**文書の一節:**
夏のバカンスと言えば、海。白いビーチに青い海と空は“お休み”という解放感を、燦々と降り注ぐ日光は心と体の健康を保つホルモンの活性化をもたらします。海に行くことがままならなかったこの夏。少し遅めのバカンスを、映画の中のビーチで過ごすのはいかがでしょう? 元気になること請け合います。お勧めのビーチはこちら!
トールグラスカクテルの似合うビーチ『マンマ・ミーア!』
まずはギリシャの島のビーチへ! 映画は、メリル・ストリープとアマンダ・サイフリッドが母娘を演じた『マンマ・ミーア!』(2008年)。スウェーデン出身のポップグループ「ABBA」の大ヒット曲にのせて、結婚するにあたり実の父親に会いたいと画策する娘ソフィ(アマンダ・サイフリッド)と、その娘を一人で育てた母親ドナ(メリル・ストリープ)の再出発が描かれる。
舞台はギリシャ。母ドナはホテルを営んでおり、エーゲ海の架空の島カロカイリにあるという設定。実際は、スポラデス諸島にあるスコペロス島で撮影された。豊かな自然と昔ながらの家並みが残る、歴史あるこの小さな島には人口に比べ、多すぎるほどの教会と修道院がある。結婚式のシーンに使われた丘の上のアギオス・イオアニス教会もそんなひとつ。教会の多くは、東ローマ帝国時代に建てられた東方正教会(ロシア・中東・東欧を中心とするキリスト教派)なのだそう。ドナやかつての恋人サム(ピアース・ブロスナン)がパリからやってきたように、この島は移動する人を定住させ、歴史を重ねてきた。
スタッグ・パーティ(独身最後の夜を楽しむパーティ)に出かける婚約者のスカイ(ドミニク・クーパー)が、ソフィと「Lay All Your Love On Me」を情熱的に歌い上げ、新郎の友人たちがコミカルなダンスを踊る場面や、結婚式のためにやってきた母ドナの旧友ターニャ(クリスティーン・バランスキー)が現地のイケメン青年ペッパー(フィリップ・マイケル)をあしらいながら「Does Your Mother Know」を歌い踊る場面は、島の西側にあるカスタニビーチで撮影。撮影当時は何もないビーチだったが、現在は映画のようなバーコーナーが建てられ、リゾートビーチとして麗しく整備されている。透明度の高い海もヒーリング効果抜群!

**記述課題:**
A - 映画のビーチを紹介する文章によれば、『マンマ・ミーア!』が実際に撮影された島はどこですか。
B - 映画のビーチを紹介する文章を、最後の文の後から書き進めてください。

**元データ:**

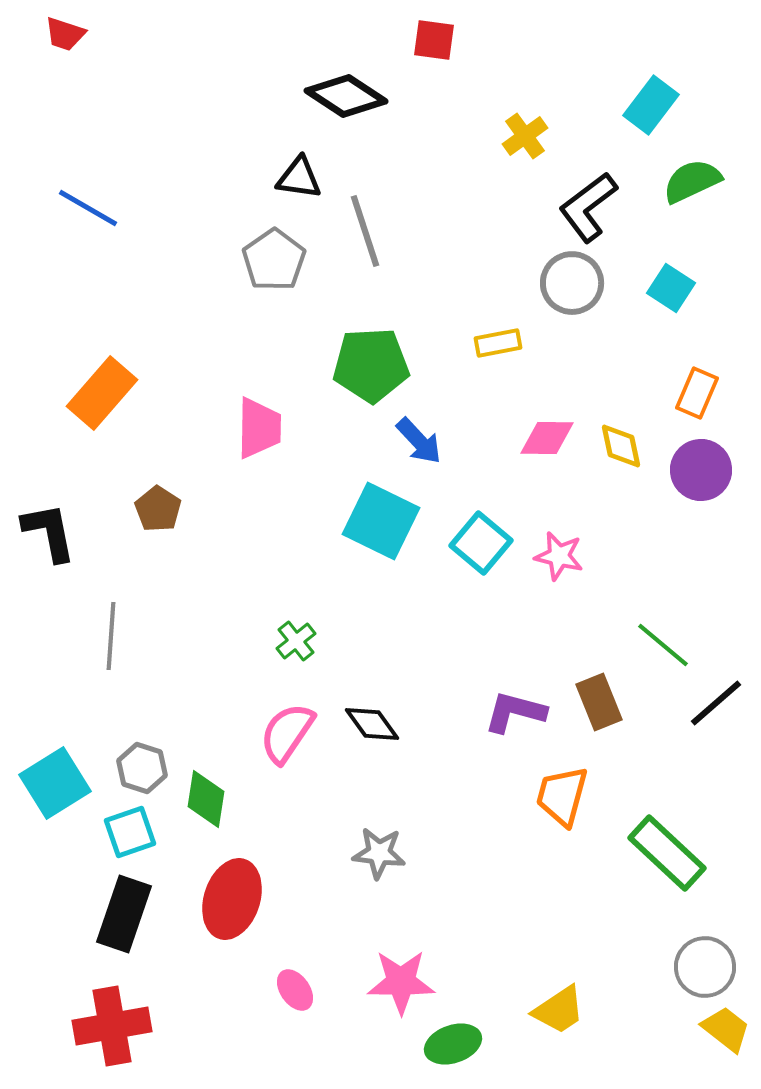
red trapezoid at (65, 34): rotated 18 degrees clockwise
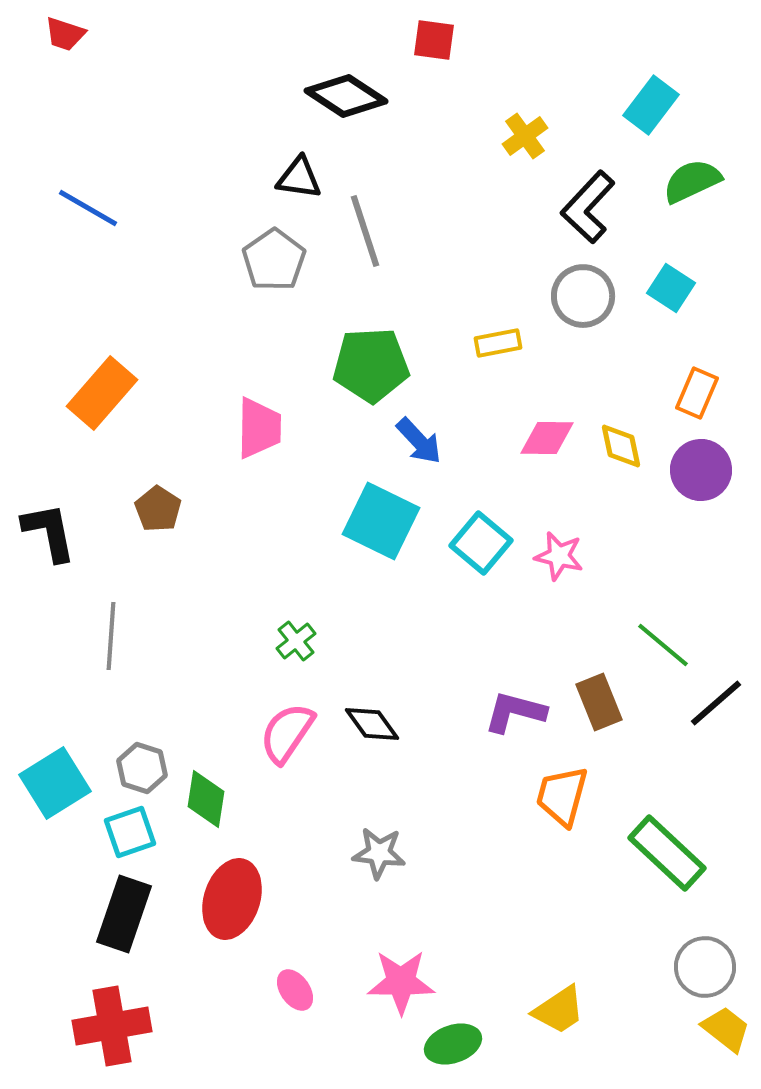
black L-shape at (588, 207): rotated 10 degrees counterclockwise
gray circle at (572, 283): moved 11 px right, 13 px down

**課題別の解答:**
A - スポラデス諸島にあるスコペロス島です。

B -
「マンマ・ミーア」「ダンシング・クイーン」「マネー、マネー、マネー」「ヴーレ・ヴー」などABBAの名曲が楽しめる作品。トールグラスに入った夏のカクテルとともに鑑賞することをお勧めしたい。
命の始まりと終焉のビーチ『ポルトガル、夏の終わり』
次は大西洋のビーチ。『ポルトガル、夏の終わり』(2019年)の舞台、ポルトガル・シントラからほど近いリンゴの浜(プライア・ダス・マサンス)と呼ばれるビーチへ!
『ポルトガル、夏の終わり』は、死が迫っていることを知った女優のフランキー(イザベル・ユペール)が、世界遺産の町シントラに、それぞれに問題を抱えた一族と親友を招き、夏の終わりの一日を過ごす物語。
フランキーの再婚した夫ジミーにブレンダン・グリーソン、その娘シルヴィアにヴィネット・ロビンソン、元夫ミシェルにパスカル・グレゴリー、ミシェルとの息子ポールにジェレミー・レニエ、年の離れた親友のヘアメイクアップアーティスト、アイリーンにマリサ・トメイ、その恋人で撮影監督のゲイリーにグレッグ・キニアの豪華キャストに加え、シントラという歴史ある都市自身も、主要キャストの一員として大いに物語を語る。
なぜシントラがそれほど大きく物語に関与しているのか? それは監督のアイラ・サックスが、この地でシナリオハンティングしたことで生み出した物語だから。様々な宗教が交差したシントラは、生と死、神秘と脅威、愛と暴力を感じさせる町。多くの芸術家に愛され、19世紀のイギリス・ロマン派の詩人バイロンは「この世のエデン」と評した。ポルトガル王家の夏の離宮がある場所としても知られている。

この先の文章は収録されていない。